Kasepuhan Adat Banten Kidul adalah kelompok masyarakat
adat Sunda yang tinggal di sekitar Gunung Halimun, terutama di wilayah
Kabupaten Sukabumi sebelah barat hingga ke Kabupaten Lebak, dan ke utara
hingga ke Kabupaten Bogor. Kasepuhan (Sd. sepuh, tua) menunjuk pada adat istiadat lama yang masih dipertahankan dalam kehidupan sehari-hari.
Masyarakat
Kasepuhan Banten Kidul sekarang melingkup beberapa desa tradisional dan
setengah tradisional, yang masih mengakui kepemimpinan adat setempat.
Terdapat beberapa Kasepuhan di antaranya adalah Kasepuhan Sinar Resmi,
Kasepuhan Ciptagelar, Kasepuhan Cisungsang, Kasepuhan Cisitu, Kasepuhan
Cicarucub, Kasepuhan Citorek, serta Kasepuhan Cibedug, Kasepuhan Cipta
Mulya.
Salah satu ritual adat tahunan Kasepuhan yang selalu menarik minat masyarakat adalah upacara Seren Taun; yang sesungguhnya adalah pernyataan syukur warga Kasepuhan atas keberhasilan panen padi.

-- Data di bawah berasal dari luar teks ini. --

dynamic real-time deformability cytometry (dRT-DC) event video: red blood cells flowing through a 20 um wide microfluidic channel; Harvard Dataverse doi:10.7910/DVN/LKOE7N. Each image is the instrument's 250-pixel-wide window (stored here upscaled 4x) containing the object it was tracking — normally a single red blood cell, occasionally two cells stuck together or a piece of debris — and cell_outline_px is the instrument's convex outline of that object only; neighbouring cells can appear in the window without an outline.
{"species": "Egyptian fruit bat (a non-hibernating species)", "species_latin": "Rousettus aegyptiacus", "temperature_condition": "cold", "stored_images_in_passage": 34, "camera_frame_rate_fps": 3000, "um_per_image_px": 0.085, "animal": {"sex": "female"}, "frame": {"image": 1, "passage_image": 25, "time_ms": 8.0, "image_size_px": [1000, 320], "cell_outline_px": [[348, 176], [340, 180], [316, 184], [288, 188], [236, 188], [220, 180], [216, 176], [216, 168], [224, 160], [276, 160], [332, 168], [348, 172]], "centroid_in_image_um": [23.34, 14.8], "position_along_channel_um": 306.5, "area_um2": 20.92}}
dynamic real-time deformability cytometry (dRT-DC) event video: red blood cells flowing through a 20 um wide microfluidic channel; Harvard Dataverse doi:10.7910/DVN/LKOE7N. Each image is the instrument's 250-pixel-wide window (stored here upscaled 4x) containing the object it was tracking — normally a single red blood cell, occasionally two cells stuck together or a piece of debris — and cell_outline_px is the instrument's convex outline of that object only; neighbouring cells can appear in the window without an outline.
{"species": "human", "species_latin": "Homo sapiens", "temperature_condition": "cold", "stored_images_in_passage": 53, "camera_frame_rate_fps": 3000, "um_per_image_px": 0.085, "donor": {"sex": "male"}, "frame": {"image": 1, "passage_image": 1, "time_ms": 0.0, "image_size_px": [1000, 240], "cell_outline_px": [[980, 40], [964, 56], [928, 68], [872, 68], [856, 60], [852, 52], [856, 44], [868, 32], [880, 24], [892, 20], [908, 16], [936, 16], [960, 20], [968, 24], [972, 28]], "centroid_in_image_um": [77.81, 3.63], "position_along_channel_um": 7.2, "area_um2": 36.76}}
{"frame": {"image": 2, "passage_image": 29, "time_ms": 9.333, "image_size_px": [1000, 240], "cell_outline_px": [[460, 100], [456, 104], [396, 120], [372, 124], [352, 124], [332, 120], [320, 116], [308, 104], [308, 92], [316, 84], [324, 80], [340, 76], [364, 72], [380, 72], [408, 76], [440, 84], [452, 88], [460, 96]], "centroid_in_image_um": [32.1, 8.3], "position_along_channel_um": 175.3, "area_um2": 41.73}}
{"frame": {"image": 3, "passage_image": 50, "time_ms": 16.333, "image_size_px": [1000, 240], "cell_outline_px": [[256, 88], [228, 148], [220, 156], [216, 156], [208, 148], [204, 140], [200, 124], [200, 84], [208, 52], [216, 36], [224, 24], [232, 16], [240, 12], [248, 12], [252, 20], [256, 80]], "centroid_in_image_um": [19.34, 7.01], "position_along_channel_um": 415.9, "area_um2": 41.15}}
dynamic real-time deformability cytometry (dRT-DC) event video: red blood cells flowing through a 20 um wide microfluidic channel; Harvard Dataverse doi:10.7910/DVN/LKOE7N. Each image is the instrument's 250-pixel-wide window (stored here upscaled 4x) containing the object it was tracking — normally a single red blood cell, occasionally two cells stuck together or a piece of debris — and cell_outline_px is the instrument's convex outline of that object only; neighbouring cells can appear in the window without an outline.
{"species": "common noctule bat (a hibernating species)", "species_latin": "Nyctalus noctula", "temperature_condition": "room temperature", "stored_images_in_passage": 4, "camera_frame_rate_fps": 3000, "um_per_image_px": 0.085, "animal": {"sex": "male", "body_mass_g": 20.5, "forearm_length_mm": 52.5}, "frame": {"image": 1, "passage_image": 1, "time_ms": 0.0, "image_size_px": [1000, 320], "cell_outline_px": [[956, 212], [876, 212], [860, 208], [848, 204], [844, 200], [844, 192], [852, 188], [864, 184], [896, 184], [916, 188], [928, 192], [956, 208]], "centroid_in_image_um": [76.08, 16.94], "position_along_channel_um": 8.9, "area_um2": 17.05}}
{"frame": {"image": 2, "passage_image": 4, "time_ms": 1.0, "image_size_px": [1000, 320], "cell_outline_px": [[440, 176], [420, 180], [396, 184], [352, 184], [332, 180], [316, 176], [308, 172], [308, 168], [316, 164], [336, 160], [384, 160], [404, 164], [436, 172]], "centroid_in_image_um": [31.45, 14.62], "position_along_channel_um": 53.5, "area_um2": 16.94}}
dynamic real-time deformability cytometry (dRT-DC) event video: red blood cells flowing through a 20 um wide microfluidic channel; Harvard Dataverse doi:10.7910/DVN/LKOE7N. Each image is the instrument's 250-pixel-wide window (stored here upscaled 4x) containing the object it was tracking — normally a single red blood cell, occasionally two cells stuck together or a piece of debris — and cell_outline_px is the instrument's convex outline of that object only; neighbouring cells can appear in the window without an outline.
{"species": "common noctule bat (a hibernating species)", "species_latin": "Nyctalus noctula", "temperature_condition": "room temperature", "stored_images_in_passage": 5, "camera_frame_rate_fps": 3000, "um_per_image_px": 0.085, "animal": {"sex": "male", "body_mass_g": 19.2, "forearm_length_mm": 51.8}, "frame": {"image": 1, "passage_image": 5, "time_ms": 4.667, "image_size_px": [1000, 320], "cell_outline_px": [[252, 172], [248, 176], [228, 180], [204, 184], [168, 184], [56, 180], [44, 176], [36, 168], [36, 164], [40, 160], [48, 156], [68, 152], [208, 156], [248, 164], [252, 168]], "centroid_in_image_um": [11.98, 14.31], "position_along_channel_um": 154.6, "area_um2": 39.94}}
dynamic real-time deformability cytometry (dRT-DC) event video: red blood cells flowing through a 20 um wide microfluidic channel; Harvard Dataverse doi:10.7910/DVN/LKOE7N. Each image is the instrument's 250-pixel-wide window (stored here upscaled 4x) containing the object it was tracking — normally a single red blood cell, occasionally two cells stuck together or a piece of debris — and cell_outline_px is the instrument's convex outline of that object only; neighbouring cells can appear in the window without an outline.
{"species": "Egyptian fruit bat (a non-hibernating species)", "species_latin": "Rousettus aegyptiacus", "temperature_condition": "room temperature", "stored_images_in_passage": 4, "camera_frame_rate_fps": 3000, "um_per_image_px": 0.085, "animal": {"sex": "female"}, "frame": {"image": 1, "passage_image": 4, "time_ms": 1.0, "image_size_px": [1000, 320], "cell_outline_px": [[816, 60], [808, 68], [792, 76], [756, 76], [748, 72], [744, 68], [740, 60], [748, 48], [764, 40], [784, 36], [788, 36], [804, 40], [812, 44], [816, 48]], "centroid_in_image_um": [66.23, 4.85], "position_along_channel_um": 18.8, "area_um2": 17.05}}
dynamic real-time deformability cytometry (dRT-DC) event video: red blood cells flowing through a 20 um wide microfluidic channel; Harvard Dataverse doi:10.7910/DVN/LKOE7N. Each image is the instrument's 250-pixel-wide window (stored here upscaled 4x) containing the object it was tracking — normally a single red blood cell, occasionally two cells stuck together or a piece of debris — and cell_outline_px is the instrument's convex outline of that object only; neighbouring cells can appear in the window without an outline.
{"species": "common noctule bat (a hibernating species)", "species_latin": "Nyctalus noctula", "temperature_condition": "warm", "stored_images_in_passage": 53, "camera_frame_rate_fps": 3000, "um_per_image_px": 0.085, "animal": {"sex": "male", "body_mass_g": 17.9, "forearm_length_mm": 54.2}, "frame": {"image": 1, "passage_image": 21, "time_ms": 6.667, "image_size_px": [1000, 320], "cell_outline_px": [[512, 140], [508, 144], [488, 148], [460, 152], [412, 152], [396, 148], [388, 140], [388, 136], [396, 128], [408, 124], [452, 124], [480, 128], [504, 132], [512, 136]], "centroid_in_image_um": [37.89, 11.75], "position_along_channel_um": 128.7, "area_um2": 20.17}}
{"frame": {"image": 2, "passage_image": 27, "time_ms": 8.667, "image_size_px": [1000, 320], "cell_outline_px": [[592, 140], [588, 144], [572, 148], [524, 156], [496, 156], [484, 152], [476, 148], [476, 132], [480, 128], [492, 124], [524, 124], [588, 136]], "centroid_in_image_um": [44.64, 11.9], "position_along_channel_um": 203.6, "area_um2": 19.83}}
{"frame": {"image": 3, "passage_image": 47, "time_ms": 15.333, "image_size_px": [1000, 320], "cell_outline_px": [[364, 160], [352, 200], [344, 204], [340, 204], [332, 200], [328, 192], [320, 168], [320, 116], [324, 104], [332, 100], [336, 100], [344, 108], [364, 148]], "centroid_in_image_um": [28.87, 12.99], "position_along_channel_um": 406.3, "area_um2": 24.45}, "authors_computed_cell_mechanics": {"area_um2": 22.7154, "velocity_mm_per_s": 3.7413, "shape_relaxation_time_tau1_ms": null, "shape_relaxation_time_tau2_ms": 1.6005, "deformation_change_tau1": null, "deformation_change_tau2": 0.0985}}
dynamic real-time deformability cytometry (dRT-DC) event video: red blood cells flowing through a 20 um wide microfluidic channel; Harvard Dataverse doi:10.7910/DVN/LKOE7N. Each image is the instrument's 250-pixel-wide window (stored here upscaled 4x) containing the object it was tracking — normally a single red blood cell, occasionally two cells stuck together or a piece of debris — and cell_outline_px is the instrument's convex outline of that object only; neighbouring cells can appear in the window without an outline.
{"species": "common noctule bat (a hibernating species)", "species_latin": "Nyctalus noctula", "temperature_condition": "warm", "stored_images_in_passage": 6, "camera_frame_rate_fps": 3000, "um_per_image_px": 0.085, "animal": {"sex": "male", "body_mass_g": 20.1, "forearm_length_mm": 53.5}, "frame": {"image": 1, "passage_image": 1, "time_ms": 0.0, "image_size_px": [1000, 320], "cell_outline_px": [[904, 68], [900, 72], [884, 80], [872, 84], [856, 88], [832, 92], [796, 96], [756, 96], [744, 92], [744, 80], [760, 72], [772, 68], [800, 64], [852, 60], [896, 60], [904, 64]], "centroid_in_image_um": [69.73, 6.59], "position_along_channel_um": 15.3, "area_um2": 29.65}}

Sejarah Kasepuhan Kesatuan Adat Banten Kidul
Sejarah
adanya Masyarakat Adat berdiri pada Tahun 611 M bertempat di Sajra
Banten, terus pindah ke Limbang Kuning. Di Limbang Kuning sampai Tahun
1.400 M disitu belum dibentuk kasepuhan adat baten kidul. pada tahun
1974 kesatuan adat banten kidul di bentuk diantara pencetus adanya
kesatuan adat banten kidul adalah kasepuhan Cikaret, kasepuhan
Cisungsang, kasepuhan Cicarucub, kasepuhan Citorek, kasepuhan Bayah.
Diakhir
Tahun 1.400 m barulah ada keturunan Pertama bernama AKI BUYUT BAO ROSA,
dan istrinya bernama AMBU SAMPIH. Selama 150 Tahun dia bertempat di
Cipatat Bogor. Dari Cipatat berpindah lagi ke Maja. Setelah beliau
wapat, Kasepuhan diteruskan oleh anaknya yang bernama AKI BUYUT WARNING
dan istrinya bernama NINI BUYUT SAMSIAH. Beliau menjadi Kasepuhan selama
202 Tahun di Maja lalu pindah ke Lebak Larang.
Tiga Tahun diLebak
Larang, beliau meninggal. Kasepuhan diteruskan oleh AKI BUYUT KAYON
Tempat pun berpindah ke Lebak Binong selama 27 tahun. Diakhir hayat AKI
BUYUT KAYON, generasi penerusnya saat itu belum dewasa yang bernama AKI
BUYUT ARIKIN, sehingga kepemimpinan Kasepuhan diwarnen* oleh AKI BUYUT SANTAYAN di Pasir Talaga. Selama 23 Tahun AKI BUYUT SANTAYAN memimpin. *Warnen adalah orang yang diserahi menjadi Pemangku adat karena penerusnya belum dewasa.
Dimasa
AKI BUYUT ARIKIN dewasa barulah beliau menjadi pemimpin Kasepuhan.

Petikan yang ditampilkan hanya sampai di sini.